Speechful is intended to be a desktop application that allows you to write up an essay, an email, or complete a written test by converting your voice into context-aware instructions. By clearly indexing every paragraph and sentence visually, giving voice instructions has never been easier. Once you open up a document, you can simply say a command such as "start typing" or "delete this from paragraph 2" followed by what you would like to type or delete. The supported commands are described below. Once you finish typing, you can tell Speechful to add punctation after a certain word, move your cursor to another paragraph, and most importantly, change words that were misunderstood.
For HackThis, we made a MVP that runs in Chrome to serve as a proof of concept. Here are some screenshots of the MVP:
We also made a business pitch for HackThis, which can be found here: Slides & Transcript
Here is a demonstration of the current product: Youtube
Currently supported voice functionality:
- Create document - "Create new document"
- Save document - "Save"
- Open document - "Open document (document id)"
- Start typing - "Start typing"
- Stop typing - "Stop typing"
- Change Title - "Change title (new title)"
- Add paragraph - "Add paragraph"
- Real-time punctuation - comma, period, quotaiton are mapped to ,." respectively
- Remove paragraph - "Remove paragraph (index)"
- Remove word - "Remove (word) from paragraph (index)"
- Replace word - "Replace (old word) with (new word) in paragraph (index)"
- Bold word - "Bold (word) in paragraph (index)"
- Move cursor - "Move cursor to paragraph (index)"
Planned functionality:
- Change size - "Change size of paragraph (index)"
- Change color - "Change color of paragraph (index)"
- Make above paragraph functions into sentence functions
- Move Speechful to a container such as Electron
- Export a speechful document into common file types
- Create a tutorial for new users
The front-end of this application is built with React.
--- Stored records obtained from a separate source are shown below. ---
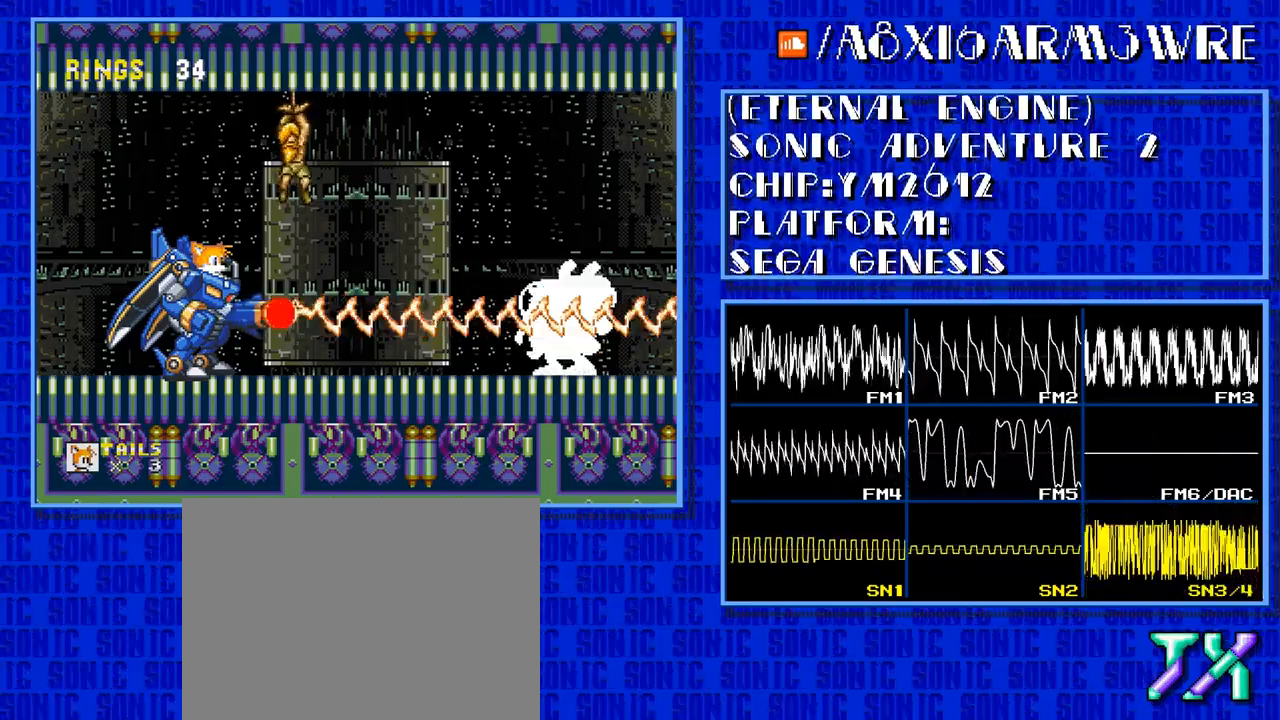
{"buttons": []}
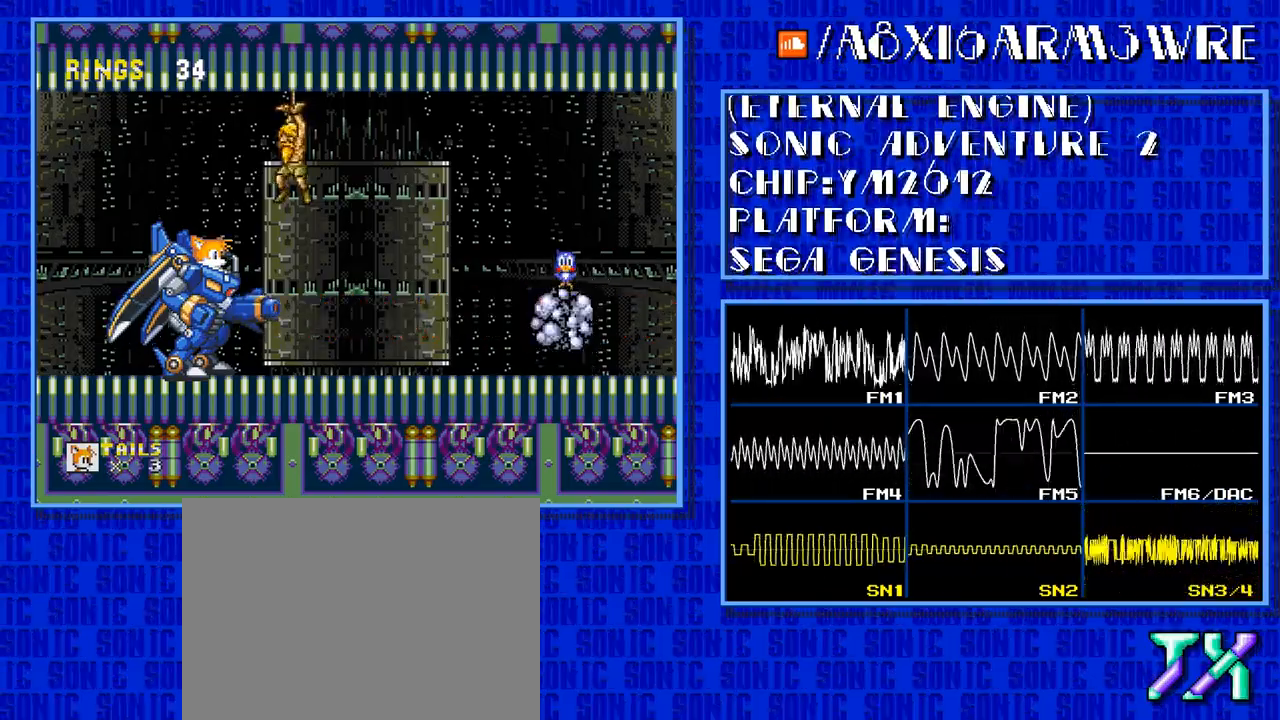
{"buttons": [], "events": []}
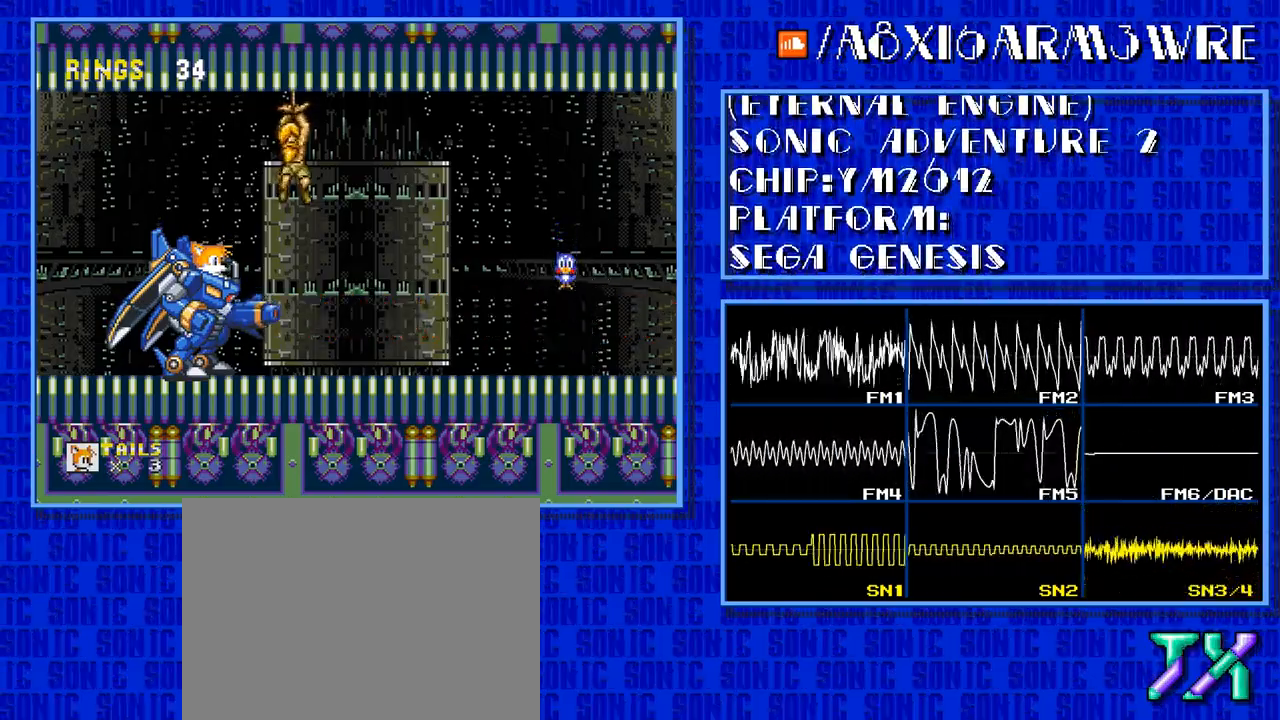
{"buttons": [], "events": []}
For natural language processing, we are using Google Speech. Design element dependancies include: Material-UI and FontAwesome.
In order to set up the project for contribution, run:
git clone https://github.com/virnarula/speechful.git
to clone this repositorycd speechful
to enter the/speechful
directory.npm install
to install all the dependencies of the projectnpm run start
to launch the development server.- If it doesn't happen automatically, open
localhost:3000
in your browser. - Voila!
This repo uses the Google JavaScript Style Guide.
This project is set up like a traditional react project. This is a high-level overview of the file strucutre. Trivial files and directories will be omitted for simplicity.
speechful
├──src
| ├── components # Contains screens and their components
| ├── data # Where documents are saved
| ├── IO # Contains IO functionality
| ├── model # Document data model representations
| ├── res # Image resources
| ├── speech # Contains speech objects to decipher instructures
| └── App.js # Contains React Routes
└── public
├── index.html # Bare-bones website
└── main.js # Contains start-up code
This project is under the MIT Liscense.